Data for review below:
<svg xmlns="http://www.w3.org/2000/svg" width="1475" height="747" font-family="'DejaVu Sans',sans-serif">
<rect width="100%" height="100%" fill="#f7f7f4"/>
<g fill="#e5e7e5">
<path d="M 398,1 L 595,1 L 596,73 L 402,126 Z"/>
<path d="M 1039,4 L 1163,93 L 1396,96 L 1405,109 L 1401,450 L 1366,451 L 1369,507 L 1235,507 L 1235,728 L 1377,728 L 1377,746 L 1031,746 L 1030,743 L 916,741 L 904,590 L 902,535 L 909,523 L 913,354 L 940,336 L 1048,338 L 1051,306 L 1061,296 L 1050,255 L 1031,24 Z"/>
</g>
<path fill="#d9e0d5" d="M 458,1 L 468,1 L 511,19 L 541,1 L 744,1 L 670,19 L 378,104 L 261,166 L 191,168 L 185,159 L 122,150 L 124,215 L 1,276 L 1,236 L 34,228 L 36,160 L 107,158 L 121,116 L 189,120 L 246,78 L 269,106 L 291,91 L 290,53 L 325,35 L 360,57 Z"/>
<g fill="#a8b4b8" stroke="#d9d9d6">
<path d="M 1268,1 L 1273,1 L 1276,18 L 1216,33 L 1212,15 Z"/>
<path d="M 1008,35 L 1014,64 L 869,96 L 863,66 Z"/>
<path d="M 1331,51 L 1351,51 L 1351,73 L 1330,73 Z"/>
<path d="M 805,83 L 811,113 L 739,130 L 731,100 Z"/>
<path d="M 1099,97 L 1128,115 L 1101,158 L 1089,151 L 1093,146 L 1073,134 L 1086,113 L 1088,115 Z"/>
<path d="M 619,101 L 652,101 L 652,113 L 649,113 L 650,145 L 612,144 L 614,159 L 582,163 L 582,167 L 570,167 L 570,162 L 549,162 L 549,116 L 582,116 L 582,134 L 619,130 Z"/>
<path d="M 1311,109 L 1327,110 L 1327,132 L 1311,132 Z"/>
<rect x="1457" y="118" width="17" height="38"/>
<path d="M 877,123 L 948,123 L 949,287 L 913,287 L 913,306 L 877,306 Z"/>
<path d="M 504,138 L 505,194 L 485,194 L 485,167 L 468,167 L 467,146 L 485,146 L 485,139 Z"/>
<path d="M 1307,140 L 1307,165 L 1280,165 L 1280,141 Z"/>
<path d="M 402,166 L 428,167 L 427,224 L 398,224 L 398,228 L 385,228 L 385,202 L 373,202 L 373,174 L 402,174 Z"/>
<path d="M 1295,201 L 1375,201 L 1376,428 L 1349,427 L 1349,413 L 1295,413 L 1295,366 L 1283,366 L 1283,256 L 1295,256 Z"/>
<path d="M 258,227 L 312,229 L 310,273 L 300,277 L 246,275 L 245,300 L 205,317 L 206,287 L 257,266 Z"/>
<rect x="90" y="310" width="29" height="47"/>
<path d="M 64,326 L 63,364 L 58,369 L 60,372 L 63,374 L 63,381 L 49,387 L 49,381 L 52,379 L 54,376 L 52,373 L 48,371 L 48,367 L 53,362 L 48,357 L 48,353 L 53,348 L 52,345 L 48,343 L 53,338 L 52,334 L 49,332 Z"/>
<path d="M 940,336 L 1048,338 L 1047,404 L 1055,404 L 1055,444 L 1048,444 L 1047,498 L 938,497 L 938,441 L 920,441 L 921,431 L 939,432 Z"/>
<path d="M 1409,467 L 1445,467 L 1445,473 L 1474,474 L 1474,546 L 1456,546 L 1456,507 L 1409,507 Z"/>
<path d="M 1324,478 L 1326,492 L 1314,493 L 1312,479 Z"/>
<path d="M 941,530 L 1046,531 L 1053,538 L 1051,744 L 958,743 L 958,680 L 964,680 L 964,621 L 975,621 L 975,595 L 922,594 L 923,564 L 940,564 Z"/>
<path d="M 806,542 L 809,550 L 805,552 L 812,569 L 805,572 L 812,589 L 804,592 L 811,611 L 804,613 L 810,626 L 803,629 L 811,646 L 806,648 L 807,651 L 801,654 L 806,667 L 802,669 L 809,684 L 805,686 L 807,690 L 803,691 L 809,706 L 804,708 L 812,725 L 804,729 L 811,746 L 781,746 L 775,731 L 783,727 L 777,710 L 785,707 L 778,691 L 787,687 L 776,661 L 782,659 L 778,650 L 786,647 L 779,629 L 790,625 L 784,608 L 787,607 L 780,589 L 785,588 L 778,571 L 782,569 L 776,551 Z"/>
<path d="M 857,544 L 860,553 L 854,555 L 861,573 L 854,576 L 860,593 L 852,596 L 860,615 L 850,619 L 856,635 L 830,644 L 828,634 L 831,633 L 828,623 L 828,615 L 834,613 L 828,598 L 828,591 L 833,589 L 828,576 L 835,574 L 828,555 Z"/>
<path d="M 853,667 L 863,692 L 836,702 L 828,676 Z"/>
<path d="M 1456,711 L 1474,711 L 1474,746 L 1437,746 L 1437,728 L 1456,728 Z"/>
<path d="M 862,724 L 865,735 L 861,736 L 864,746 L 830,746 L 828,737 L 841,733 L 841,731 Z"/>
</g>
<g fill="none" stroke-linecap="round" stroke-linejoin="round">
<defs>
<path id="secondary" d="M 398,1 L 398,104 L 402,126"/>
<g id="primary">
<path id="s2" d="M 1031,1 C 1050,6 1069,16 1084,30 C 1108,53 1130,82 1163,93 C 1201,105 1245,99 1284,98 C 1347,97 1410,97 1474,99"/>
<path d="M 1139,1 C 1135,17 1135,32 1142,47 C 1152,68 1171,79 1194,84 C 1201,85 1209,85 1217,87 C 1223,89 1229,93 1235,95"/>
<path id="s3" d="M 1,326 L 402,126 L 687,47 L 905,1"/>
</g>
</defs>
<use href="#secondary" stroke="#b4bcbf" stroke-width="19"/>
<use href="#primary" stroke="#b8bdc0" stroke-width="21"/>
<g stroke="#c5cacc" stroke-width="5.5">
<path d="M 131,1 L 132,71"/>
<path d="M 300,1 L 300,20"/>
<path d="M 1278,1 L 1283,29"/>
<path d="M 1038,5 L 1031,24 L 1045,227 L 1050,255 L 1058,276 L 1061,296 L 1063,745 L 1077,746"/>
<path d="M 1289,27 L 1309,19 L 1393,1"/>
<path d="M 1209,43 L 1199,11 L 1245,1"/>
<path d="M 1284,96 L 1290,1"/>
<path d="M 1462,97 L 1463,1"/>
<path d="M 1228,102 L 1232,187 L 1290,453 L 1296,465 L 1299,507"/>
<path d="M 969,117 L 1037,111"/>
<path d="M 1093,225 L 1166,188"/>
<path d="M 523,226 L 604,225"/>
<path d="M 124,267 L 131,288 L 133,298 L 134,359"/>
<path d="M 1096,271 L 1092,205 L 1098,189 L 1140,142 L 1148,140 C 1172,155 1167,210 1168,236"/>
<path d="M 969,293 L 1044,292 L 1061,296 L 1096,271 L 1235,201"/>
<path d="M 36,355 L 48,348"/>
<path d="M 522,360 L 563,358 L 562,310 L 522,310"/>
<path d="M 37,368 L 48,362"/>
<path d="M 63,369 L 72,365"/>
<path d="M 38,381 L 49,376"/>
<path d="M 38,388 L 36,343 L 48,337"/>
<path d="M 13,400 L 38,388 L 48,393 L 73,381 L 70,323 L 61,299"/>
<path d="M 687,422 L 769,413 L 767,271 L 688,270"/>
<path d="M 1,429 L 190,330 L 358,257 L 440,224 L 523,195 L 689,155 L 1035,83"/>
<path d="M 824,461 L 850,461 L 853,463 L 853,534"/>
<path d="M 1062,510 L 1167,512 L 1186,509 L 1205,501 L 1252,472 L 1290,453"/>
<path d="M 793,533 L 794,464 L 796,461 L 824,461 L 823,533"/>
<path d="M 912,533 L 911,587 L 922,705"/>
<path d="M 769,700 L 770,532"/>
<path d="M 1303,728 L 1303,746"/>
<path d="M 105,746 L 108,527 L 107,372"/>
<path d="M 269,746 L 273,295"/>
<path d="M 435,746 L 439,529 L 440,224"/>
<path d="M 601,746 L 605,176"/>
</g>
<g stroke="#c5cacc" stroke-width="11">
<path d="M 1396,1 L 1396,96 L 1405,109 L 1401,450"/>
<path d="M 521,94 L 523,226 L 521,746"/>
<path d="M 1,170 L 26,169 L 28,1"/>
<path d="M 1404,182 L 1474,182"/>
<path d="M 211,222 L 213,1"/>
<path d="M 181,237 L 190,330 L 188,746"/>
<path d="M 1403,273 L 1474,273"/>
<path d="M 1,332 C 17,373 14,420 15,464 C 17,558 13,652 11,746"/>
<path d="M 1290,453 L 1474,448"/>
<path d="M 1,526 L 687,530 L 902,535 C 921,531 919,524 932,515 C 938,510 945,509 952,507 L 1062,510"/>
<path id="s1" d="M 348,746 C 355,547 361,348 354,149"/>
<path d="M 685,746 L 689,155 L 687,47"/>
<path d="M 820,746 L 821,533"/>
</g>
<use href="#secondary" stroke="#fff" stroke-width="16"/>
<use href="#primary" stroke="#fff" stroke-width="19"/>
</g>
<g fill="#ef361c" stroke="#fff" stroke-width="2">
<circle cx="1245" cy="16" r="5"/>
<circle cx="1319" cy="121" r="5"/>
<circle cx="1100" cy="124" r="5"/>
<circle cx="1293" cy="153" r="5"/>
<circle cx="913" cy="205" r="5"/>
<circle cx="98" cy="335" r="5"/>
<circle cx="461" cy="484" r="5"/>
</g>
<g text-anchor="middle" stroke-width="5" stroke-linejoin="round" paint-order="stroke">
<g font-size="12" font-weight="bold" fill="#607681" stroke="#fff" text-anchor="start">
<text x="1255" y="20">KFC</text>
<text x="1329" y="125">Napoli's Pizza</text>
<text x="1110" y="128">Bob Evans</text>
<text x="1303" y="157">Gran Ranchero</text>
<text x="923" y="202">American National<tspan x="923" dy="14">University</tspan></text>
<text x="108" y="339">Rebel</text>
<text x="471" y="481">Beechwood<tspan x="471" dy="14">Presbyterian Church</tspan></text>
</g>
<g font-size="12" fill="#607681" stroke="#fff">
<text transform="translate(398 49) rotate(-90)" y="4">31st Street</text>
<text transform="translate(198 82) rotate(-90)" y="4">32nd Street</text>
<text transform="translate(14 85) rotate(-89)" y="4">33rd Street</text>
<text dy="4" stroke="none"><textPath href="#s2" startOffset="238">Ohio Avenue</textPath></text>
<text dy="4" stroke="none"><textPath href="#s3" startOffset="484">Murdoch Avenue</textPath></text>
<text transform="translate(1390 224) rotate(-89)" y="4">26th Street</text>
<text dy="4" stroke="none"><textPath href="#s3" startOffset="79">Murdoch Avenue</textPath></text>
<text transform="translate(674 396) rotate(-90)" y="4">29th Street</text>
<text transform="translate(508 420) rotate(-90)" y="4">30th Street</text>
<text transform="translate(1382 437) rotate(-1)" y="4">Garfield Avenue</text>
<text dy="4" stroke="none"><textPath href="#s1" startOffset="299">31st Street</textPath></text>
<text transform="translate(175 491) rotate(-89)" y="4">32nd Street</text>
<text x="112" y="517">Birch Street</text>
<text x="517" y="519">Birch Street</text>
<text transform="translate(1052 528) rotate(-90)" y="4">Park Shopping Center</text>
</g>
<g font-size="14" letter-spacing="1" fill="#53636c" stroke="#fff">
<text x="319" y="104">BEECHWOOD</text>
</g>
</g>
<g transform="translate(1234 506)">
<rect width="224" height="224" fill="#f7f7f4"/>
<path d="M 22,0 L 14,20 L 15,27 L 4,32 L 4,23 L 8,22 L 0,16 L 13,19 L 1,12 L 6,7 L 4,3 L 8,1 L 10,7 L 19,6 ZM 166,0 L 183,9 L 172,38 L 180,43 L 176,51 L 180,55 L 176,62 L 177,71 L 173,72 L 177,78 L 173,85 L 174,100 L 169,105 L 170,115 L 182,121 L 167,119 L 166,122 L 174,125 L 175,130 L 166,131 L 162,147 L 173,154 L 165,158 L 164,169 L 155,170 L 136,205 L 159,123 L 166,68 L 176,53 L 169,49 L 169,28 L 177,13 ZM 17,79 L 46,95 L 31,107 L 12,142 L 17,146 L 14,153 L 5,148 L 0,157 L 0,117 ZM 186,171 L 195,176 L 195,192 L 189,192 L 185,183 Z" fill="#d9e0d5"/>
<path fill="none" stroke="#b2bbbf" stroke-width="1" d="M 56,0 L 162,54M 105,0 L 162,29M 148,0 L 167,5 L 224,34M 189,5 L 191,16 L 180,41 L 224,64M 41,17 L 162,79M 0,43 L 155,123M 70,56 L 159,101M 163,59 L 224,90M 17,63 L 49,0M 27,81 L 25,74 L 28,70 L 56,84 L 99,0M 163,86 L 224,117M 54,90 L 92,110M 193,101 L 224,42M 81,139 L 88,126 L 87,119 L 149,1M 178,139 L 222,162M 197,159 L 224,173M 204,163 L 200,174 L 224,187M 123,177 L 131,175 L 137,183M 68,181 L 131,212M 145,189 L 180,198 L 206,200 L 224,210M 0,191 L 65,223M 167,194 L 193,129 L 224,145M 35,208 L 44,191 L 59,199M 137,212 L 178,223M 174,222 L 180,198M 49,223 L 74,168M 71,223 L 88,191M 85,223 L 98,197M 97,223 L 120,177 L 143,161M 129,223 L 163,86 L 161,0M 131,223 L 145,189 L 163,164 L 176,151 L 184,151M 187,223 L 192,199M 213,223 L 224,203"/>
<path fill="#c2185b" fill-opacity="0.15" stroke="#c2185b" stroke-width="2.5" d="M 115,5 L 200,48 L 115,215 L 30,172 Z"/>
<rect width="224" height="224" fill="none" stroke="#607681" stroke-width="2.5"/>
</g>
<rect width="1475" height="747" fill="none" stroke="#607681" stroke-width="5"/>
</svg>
End of Data for review.
Assigned task: All lines from the one with "115,5 L 200,48" onward to the end of the records above should be repeated exactly, and only those lines.

Solution to the exercise:
<path fill="#c2185b" fill-opacity="0.15" stroke="#c2185b" stroke-width="2.5" d="M 115,5 L 200,48 L 115,215 L 30,172 Z"/>
<rect width="224" height="224" fill="none" stroke="#607681" stroke-width="2.5"/>
</g>
<rect width="1475" height="747" fill="none" stroke="#607681" stroke-width="5"/>
</svg>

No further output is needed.